▸ **ASSIGNMENT 1**:
Answer these questions from the Python project page:
(a) Which tool is named as able to create fairly comprehensive project templates?
(b) Which two example file formats are listed for the project configuration file?
(c) Which build frontend tools are named?
***
How to make a Python project

3 minute read

Created:

Last modified:

The resources/documentations out there can be overwhelming for scientific/academic software development. The general concept of building, managing dependencies, and CI/CD might be gently introduced/reviewed in this lecture, but one could probably find resources more updated and specific to Python elsewhere.

To get a rough idea on when to do what in the whole process, this blog post is very concise to start with. For a second round of reading, this blog post is a more detailed walkthrough. Before doing anything, it’s helpful to also learn about each specific steps and popular tools.

There are tools such as Cookiecutter that can create a fairly comprehensive project templates. For learning purposes, I would like to begin with what I consider minimal/essential.

Example architecture of a package:

packaging_tutorial/
├── LICENSE
├── configuration_file
├── README.md
├── src/
│   └── example_package/
│       ├── __init__.py
│       └── example.py
└── tests/

Breakdown of the components

Project configuration file

Example file formats:

  • pyproject.toml
  • setup.cfg This file mainly specifies what packages (and their versions) are needed to develop your own package, but also records other metadata such as build and test tools used. A build backend tool such as setuptools perform the actual package building using the configuration file and can be called by frontend tools. Build frontend tools include pip and build.
***
▸ **ASSIGNMENT 2**: Switch "Annotation spec" to "Labeling rules" in the entries from their first line through the line holding "dist [-0.003144, -0.000884]", inclusive. Return only those lines, with nothing else changed.

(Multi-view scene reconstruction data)
***
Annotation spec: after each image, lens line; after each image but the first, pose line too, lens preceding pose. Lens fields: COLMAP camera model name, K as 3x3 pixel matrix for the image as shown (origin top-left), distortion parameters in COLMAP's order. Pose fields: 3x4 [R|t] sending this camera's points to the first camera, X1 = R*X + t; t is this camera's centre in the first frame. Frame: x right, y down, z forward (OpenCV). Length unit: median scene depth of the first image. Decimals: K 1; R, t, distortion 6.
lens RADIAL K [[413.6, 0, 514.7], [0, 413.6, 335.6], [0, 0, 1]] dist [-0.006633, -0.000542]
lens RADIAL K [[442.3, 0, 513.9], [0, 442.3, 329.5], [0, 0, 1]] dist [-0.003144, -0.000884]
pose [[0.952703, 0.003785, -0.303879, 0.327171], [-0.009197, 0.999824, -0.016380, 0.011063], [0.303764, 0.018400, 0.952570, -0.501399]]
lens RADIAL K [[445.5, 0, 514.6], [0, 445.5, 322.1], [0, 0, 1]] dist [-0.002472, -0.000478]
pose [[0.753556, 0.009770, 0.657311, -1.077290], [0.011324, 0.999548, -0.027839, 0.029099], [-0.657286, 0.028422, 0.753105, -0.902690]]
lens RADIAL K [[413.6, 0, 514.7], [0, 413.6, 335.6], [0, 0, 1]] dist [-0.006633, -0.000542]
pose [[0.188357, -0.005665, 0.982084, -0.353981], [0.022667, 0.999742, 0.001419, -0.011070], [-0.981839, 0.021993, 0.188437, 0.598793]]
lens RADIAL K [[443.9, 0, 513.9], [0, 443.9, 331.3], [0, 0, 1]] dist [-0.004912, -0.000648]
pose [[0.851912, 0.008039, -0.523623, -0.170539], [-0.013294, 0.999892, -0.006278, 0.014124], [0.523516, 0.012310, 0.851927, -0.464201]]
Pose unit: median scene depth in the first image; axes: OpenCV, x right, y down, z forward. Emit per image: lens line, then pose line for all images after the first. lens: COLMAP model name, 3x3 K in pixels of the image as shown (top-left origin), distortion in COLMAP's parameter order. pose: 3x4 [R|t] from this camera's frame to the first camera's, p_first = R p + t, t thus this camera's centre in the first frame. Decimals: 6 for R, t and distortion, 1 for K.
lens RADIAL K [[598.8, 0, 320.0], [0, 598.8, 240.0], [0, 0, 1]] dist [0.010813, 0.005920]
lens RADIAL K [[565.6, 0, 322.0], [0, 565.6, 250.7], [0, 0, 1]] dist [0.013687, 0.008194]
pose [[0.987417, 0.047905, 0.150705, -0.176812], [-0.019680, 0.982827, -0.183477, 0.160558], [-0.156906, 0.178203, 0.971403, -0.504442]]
***
▸ **ANSWER SPACE 1**:
(a) Cookiecutter
(b) pyproject.toml and setup.cfg
(c) pip and build

▸ **ANSWER SPACE 2**:
Labeling rules: after each image, lens line; after each image but the first, pose line too, lens preceding pose. Lens fields: COLMAP camera model name, K as 3x3 pixel matrix for the image as shown (origin top-left), distortion parameters in COLMAP's order. Pose fields: 3x4 [R|t] sending this camera's points to the first camera, X1 = R*X + t; t is this camera's centre in the first frame. Frame: x right, y down, z forward (OpenCV). Length unit: median scene depth of the first image. Decimals: K 1; R, t, distortion 6.
lens RADIAL K [[413.6, 0, 514.7], [0, 413.6, 335.6], [0, 0, 1]] dist [-0.006633, -0.000542]
lens RADIAL K [[442.3, 0, 513.9], [0, 442.3, 329.5], [0, 0, 1]] dist [-0.003144, -0.000884]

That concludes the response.